=== Begin Enclosure ===

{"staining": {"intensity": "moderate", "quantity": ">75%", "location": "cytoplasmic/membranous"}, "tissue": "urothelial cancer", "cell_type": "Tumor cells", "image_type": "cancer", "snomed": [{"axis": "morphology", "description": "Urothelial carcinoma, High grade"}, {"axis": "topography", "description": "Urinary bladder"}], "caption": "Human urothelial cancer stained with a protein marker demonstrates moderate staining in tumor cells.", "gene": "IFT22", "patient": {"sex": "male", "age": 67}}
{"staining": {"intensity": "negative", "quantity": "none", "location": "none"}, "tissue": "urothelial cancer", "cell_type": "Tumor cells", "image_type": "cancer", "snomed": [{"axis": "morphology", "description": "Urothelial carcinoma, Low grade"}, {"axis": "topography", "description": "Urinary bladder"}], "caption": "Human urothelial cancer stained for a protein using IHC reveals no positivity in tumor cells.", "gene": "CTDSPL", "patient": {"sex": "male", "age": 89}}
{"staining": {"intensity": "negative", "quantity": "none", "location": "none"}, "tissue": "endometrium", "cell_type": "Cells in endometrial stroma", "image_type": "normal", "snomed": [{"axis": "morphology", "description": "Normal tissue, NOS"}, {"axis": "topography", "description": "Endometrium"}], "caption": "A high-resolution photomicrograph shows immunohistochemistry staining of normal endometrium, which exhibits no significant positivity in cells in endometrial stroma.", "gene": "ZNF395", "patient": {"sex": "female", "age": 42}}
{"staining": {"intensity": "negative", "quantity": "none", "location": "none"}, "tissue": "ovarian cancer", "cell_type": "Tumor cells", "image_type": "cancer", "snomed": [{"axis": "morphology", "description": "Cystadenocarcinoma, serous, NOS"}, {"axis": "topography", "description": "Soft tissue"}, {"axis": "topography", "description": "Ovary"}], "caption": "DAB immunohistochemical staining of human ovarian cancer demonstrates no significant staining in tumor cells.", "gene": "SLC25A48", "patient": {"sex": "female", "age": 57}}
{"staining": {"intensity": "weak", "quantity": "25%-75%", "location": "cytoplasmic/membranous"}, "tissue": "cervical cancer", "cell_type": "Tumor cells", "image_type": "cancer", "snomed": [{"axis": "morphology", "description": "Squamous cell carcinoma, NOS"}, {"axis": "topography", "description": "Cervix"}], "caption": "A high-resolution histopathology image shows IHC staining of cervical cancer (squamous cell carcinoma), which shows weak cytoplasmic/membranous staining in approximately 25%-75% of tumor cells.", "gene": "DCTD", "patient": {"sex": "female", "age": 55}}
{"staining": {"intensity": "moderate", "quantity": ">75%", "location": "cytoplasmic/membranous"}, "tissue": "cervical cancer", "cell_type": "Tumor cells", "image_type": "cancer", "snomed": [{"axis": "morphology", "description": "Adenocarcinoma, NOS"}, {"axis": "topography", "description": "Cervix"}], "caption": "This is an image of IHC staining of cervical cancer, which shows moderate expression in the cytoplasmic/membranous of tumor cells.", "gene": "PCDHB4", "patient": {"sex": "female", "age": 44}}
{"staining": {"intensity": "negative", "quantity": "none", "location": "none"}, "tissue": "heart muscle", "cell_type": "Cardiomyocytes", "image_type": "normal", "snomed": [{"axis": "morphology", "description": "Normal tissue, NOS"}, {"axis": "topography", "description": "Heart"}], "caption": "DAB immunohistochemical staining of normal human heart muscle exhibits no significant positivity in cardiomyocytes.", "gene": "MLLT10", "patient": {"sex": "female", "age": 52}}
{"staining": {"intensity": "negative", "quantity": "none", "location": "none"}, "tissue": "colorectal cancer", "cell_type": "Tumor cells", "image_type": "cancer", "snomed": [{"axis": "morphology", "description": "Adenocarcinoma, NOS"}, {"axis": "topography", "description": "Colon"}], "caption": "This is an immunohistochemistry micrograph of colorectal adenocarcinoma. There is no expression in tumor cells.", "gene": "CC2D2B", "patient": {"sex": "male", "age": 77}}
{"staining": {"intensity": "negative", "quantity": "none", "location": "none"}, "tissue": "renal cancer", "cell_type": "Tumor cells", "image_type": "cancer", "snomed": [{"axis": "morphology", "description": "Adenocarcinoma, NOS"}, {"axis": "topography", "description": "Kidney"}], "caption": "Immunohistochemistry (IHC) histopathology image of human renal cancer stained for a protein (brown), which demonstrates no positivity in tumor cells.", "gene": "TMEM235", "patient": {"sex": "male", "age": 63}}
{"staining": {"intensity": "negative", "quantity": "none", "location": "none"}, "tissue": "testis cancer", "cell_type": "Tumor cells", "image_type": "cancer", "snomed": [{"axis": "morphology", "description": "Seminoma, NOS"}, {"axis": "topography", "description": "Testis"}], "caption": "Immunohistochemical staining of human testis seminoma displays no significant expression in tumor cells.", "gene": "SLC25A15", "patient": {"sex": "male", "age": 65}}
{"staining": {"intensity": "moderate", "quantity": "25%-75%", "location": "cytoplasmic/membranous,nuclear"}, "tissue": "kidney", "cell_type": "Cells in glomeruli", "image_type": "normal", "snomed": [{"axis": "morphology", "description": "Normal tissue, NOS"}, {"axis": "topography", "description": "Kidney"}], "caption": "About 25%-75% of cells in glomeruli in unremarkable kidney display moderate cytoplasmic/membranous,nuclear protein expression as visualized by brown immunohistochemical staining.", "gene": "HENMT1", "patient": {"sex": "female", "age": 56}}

=== End Enclosure ===

◆ TASK PROMPT
Reproduce the records above in full and with exact wording.

◆ SOLUTION TO THE EXERCISE
{"staining": {"intensity": "moderate", "quantity": ">75%", "location": "cytoplasmic/membranous"}, "tissue": "urothelial cancer", "cell_type": "Tumor cells", "image_type": "cancer", "snomed": [{"axis": "morphology", "description": "Urothelial carcinoma, High grade"}, {"axis": "topography", "description": "Urinary bladder"}], "caption": "Human urothelial cancer stained with a protein marker demonstrates moderate staining in tumor cells.", "gene": "IFT22", "patient": {"sex": "male", "age": 67}}
{"staining": {"intensity": "negative", "quantity": "none", "location": "none"}, "tissue": "urothelial cancer", "cell_type": "Tumor cells", "image_type": "cancer", "snomed": [{"axis": "morphology", "description": "Urothelial carcinoma, Low grade"}, {"axis": "topography", "description": "Urinary bladder"}], "caption": "Human urothelial cancer stained for a protein using IHC reveals no positivity in tumor cells.", "gene": "CTDSPL", "patient": {"sex": "male", "age": 89}}
{"staining": {"intensity": "negative", "quantity": "none", "location": "none"}, "tissue": "endometrium", "cell_type": "Cells in endometrial stroma", "image_type": "normal", "snomed": [{"axis": "morphology", "description": "Normal tissue, NOS"}, {"axis": "topography", "description": "Endometrium"}], "caption": "A high-resolution photomicrograph shows immunohistochemistry staining of normal endometrium, which exhibits no significant positivity in cells in endometrial stroma.", "gene": "ZNF395", "patient": {"sex": "female", "age": 42}}
{"staining": {"intensity": "negative", "quantity": "none", "location": "none"}, "tissue": "ovarian cancer", "cell_type": "Tumor cells", "image_type": "cancer", "snomed": [{"axis": "morphology", "description": "Cystadenocarcinoma, serous, NOS"}, {"axis": "topography", "description": "Soft tissue"}, {"axis": "topography", "description": "Ovary"}], "caption": "DAB immunohistochemical staining of human ovarian cancer demonstrates no significant staining in tumor cells.", "gene": "SLC25A48", "patient": {"sex": "female", "age": 57}}
{"staining": {"intensity": "weak", "quantity": "25%-75%", "location": "cytoplasmic/membranous"}, "tissue": "cervical cancer", "cell_type": "Tumor cells", "image_type": "cancer", "snomed": [{"axis": "morphology", "description": "Squamous cell carcinoma, NOS"}, {"axis": "topography", "description": "Cervix"}], "caption": "A high-resolution histopathology image shows IHC staining of cervical cancer (squamous cell carcinoma), which shows weak cytoplasmic/membranous staining in approximately 25%-75% of tumor cells.", "gene": "DCTD", "patient": {"sex": "female", "age": 55}}
{"staining": {"intensity": "moderate", "quantity": ">75%", "location": "cytoplasmic/membranous"}, "tissue": "cervical cancer", "cell_type": "Tumor cells", "image_type": "cancer", "snomed": [{"axis": "morphology", "description": "Adenocarcinoma, NOS"}, {"axis": "topography", "description": "Cervix"}], "caption": "This is an image of IHC staining of cervical cancer, which shows moderate expression in the cytoplasmic/membranous of tumor cells.", "gene": "PCDHB4", "patient": {"sex": "female", "age": 44}}
{"staining": {"intensity": "negative", "quantity": "none", "location": "none"}, "tissue": "heart muscle", "cell_type": "Cardiomyocytes", "image_type": "normal", "snomed": [{"axis": "morphology", "description": "Normal tissue, NOS"}, {"axis": "topography", "description": "Heart"}], "caption": "DAB immunohistochemical staining of normal human heart muscle exhibits no significant positivity in cardiomyocytes.", "gene": "MLLT10", "patient": {"sex": "female", "age": 52}}
{"staining": {"intensity": "negative", "quantity": "none", "location": "none"}, "tissue": "colorectal cancer", "cell_type": "Tumor cells", "image_type": "cancer", "snomed": [{"axis": "morphology", "description": "Adenocarcinoma, NOS"}, {"axis": "topography", "description": "Colon"}], "caption": "This is an immunohistochemistry micrograph of colorectal adenocarcinoma. There is no expression in tumor cells.", "gene": "CC2D2B", "patient": {"sex": "male", "age": 77}}
{"staining": {"intensity": "negative", "quantity": "none", "location": "none"}, "tissue": "renal cancer", "cell_type": "Tumor cells", "image_type": "cancer", "snomed": [{"axis": "morphology", "description": "Adenocarcinoma, NOS"}, {"axis": "topography", "description": "Kidney"}], "caption": "Immunohistochemistry (IHC) histopathology image of human renal cancer stained for a protein (brown), which demonstrates no positivity in tumor cells.", "gene": "TMEM235", "patient": {"sex": "male", "age": 63}}
{"staining": {"intensity": "negative", "quantity": "none", "location": "none"}, "tissue": "testis cancer", "cell_type": "Tumor cells", "image_type": "cancer", "snomed": [{"axis": "morphology", "description": "Seminoma, NOS"}, {"axis": "topography", "description": "Testis"}], "caption": "Immunohistochemical staining of human testis seminoma displays no significant expression in tumor cells.", "gene": "SLC25A15", "patient": {"sex": "male", "age": 65}}
{"staining": {"intensity": "moderate", "quantity": "25%-75%", "location": "cytoplasmic/membranous,nuclear"}, "tissue": "kidney", "cell_type": "Cells in glomeruli", "image_type": "normal", "snomed": [{"axis": "morphology", "description": "Normal tissue, NOS"}, {"axis": "topography", "description": "Kidney"}], "caption": "About 25%-75% of cells in glomeruli in unremarkable kidney display moderate cytoplasmic/membranous,nuclear protein expression as visualized by brown immunohistochemical staining.", "gene": "HENMT1", "patient": {"sex": "female", "age": 56}}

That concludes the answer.